Given exercise A
Return the stored data rows verbatim, starting with the first row and ending with the line that contains "city: Juntas", with both ends included.

Passage provided

Commentary

Missouri Department of Natural Resources sells out to foreign factory farms

February 15, 2021 5:45 am

Hogs are raised on the farm of Gordon and Jeanine Lockie April 28, 2009, in Elma, Iowa. (Photo by Scott Olson/Getty Images)

I’m an independent Missouri farmer and livestock producer, and JBS, the largest meatpacker in the world and a Brazilian corporation, is attempting to put a 10,500 head hog operation next to my community and the Poosey Conservation Area in Livingston County.

The Missouri Department of Natural Resources is in the process of giving Missourian’s water rights to industrial-sized Concentrated Animal Feeding Operations, commonly called CAFOs, for use as sewers.

DNR is attempting to exclude “perched water” in the definition of groundwater.

Why? It’s because they found perched water on the site where they are trying to build the JBS hog operation, which is getting in the way of them getting their permit approved. Hundreds of people from my area, farmers and rural citizens, are completely opposed to this foreign controlled CAFO fouling our water and air and property rights. In many cases, for many of us the perched water table can be the only freshwater source of groundwater that is reasonably available.

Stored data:
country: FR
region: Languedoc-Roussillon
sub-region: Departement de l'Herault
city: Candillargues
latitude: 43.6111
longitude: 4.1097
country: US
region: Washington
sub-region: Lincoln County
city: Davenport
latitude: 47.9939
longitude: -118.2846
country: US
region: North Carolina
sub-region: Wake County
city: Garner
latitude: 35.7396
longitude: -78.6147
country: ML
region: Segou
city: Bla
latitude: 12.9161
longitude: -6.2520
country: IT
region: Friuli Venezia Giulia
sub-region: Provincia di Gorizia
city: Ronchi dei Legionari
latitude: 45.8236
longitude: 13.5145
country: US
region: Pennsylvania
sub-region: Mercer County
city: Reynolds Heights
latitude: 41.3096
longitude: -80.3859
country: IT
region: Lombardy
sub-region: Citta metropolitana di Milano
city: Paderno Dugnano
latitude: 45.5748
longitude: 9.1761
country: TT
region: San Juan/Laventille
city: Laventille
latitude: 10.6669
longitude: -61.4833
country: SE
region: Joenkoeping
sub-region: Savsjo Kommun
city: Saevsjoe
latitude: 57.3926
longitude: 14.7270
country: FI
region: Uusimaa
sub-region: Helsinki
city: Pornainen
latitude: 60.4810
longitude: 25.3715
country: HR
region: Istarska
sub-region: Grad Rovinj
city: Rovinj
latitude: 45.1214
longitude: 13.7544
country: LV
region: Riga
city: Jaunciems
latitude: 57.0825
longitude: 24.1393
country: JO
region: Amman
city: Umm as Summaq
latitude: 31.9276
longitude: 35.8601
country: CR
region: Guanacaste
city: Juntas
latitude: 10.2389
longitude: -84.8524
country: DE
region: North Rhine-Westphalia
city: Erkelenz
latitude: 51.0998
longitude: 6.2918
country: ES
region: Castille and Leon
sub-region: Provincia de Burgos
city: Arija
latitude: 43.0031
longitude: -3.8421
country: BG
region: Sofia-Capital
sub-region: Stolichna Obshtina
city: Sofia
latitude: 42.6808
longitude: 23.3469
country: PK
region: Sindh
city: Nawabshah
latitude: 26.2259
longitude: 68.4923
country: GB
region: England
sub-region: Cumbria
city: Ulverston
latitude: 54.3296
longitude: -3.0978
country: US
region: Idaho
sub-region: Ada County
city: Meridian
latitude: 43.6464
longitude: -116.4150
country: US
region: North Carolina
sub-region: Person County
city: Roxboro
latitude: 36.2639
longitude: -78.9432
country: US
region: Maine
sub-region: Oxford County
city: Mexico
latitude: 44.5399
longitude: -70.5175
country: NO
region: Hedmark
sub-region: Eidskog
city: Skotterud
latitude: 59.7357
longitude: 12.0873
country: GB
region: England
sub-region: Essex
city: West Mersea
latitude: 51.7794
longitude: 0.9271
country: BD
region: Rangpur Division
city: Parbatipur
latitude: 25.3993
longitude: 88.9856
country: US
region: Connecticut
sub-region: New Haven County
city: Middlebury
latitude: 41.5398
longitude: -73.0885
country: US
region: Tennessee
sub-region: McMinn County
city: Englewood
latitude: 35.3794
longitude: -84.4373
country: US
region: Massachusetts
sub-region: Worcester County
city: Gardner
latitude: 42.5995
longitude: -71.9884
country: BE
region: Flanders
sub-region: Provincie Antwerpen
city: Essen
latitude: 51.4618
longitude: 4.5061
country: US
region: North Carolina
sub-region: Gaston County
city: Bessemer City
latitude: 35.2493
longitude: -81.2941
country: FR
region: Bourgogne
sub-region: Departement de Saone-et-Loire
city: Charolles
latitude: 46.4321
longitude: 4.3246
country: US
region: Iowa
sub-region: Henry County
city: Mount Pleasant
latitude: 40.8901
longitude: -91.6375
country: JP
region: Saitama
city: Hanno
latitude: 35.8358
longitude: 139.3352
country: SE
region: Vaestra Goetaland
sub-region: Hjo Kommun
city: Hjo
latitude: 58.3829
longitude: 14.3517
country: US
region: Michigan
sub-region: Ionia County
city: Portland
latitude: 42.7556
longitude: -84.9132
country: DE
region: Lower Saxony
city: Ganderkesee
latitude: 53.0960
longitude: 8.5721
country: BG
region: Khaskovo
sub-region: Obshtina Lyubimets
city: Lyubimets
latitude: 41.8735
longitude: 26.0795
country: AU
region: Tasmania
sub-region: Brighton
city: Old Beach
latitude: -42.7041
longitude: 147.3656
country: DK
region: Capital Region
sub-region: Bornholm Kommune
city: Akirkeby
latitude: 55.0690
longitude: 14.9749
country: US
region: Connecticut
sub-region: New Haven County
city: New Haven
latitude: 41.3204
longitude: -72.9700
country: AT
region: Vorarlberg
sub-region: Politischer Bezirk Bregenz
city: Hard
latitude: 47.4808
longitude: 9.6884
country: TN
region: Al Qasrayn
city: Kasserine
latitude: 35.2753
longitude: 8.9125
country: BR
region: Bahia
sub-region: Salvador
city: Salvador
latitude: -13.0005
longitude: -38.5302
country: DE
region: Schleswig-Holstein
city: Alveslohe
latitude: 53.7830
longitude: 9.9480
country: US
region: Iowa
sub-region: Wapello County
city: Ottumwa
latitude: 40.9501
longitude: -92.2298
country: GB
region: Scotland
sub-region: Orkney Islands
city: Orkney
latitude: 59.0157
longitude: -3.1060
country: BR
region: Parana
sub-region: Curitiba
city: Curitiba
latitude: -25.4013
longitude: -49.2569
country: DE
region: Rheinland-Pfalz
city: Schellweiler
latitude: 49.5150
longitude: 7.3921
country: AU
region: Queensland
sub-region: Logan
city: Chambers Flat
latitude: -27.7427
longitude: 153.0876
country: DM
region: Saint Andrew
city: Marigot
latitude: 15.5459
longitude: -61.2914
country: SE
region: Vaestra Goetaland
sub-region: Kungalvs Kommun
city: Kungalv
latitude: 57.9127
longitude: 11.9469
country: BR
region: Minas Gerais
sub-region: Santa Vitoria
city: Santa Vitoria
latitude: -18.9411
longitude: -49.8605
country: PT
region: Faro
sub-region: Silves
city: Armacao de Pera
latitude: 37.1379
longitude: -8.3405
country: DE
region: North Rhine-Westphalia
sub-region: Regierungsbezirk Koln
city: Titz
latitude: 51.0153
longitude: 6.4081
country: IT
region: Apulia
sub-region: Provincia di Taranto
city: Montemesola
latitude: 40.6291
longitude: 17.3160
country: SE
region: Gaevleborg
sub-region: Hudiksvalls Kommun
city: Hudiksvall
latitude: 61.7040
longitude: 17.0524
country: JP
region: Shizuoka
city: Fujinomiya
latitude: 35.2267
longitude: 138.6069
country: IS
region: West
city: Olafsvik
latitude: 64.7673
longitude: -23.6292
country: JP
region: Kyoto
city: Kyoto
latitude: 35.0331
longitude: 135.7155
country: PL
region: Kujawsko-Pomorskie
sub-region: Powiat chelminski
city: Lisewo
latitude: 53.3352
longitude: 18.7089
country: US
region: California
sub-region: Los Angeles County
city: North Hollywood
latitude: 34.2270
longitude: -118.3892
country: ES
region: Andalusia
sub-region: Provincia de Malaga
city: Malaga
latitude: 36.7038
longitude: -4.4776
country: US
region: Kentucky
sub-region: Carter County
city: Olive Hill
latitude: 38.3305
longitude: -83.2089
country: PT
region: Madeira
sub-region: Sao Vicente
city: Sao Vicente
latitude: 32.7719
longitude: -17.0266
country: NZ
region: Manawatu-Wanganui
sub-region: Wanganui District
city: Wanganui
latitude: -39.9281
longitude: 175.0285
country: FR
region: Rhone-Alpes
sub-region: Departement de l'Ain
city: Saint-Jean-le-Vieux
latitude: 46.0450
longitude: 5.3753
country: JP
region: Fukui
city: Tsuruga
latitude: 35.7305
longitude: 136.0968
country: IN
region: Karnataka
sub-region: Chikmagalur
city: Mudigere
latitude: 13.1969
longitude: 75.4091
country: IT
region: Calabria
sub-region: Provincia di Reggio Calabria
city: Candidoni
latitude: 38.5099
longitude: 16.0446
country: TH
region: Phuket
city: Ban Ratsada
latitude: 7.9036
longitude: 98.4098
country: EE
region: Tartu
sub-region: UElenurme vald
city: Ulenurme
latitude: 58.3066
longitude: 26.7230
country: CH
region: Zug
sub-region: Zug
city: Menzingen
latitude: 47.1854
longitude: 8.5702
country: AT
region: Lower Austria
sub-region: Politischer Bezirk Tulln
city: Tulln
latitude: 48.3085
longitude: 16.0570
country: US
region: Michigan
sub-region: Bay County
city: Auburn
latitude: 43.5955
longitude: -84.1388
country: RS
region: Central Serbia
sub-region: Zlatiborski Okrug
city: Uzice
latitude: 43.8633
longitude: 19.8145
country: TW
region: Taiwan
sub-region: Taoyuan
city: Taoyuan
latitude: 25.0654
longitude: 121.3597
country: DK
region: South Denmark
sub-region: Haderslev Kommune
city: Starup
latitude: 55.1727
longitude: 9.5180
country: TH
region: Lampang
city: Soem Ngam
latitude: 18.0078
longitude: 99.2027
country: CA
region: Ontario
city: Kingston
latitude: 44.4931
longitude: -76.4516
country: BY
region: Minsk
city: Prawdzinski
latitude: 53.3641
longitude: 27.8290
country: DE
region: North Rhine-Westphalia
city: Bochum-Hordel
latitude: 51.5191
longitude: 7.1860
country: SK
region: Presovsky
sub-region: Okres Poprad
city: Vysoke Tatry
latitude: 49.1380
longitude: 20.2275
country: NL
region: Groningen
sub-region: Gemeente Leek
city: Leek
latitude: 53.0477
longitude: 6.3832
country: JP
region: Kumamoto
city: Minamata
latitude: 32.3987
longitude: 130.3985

Given exercise B
List every person named in the commentary about the Missouri hog operation.

Correct answer A
country: FR
region: Languedoc-Roussillon
sub-region: Departement de l'Herault
city: Candillargues
latitude: 43.6111
longitude: 4.1097
country: US
region: Washington
sub-region: Lincoln County
city: Davenport
latitude: 47.9939
longitude: -118.2846
country: US
region: North Carolina
sub-region: Wake County
city: Garner
latitude: 35.7396
longitude: -78.6147
country: ML
region: Segou
city: Bla
latitude: 12.9161
longitude: -6.2520
country: IT
region: Friuli Venezia Giulia
sub-region: Provincia di Gorizia
city: Ronchi dei Legionari
latitude: 45.8236
longitude: 13.5145
country: US
region: Pennsylvania
sub-region: Mercer County
city: Reynolds Heights
latitude: 41.3096
longitude: -80.3859
country: IT
region: Lombardy
sub-region: Citta metropolitana di Milano
city: Paderno Dugnano
latitude: 45.5748
longitude: 9.1761
country: TT
region: San Juan/Laventille
city: Laventille
latitude: 10.6669
longitude: -61.4833
country: SE
region: Joenkoeping
sub-region: Savsjo Kommun
city: Saevsjoe
latitude: 57.3926
longitude: 14.7270
country: FI
region: Uusimaa
sub-region: Helsinki
city: Pornainen
latitude: 60.4810
longitude: 25.3715
country: HR
region: Istarska
sub-region: Grad Rovinj
city: Rovinj
latitude: 45.1214
longitude: 13.7544
country: LV
region: Riga
city: Jaunciems
latitude: 57.0825
longitude: 24.1393
country: JO
region: Amman
city: Umm as Summaq
latitude: 31.9276
longitude: 35.8601
country: CR
region: Guanacaste
city: Juntas

Correct answer B
Gordon Lockie, Jeanine Lockie, Scott Olson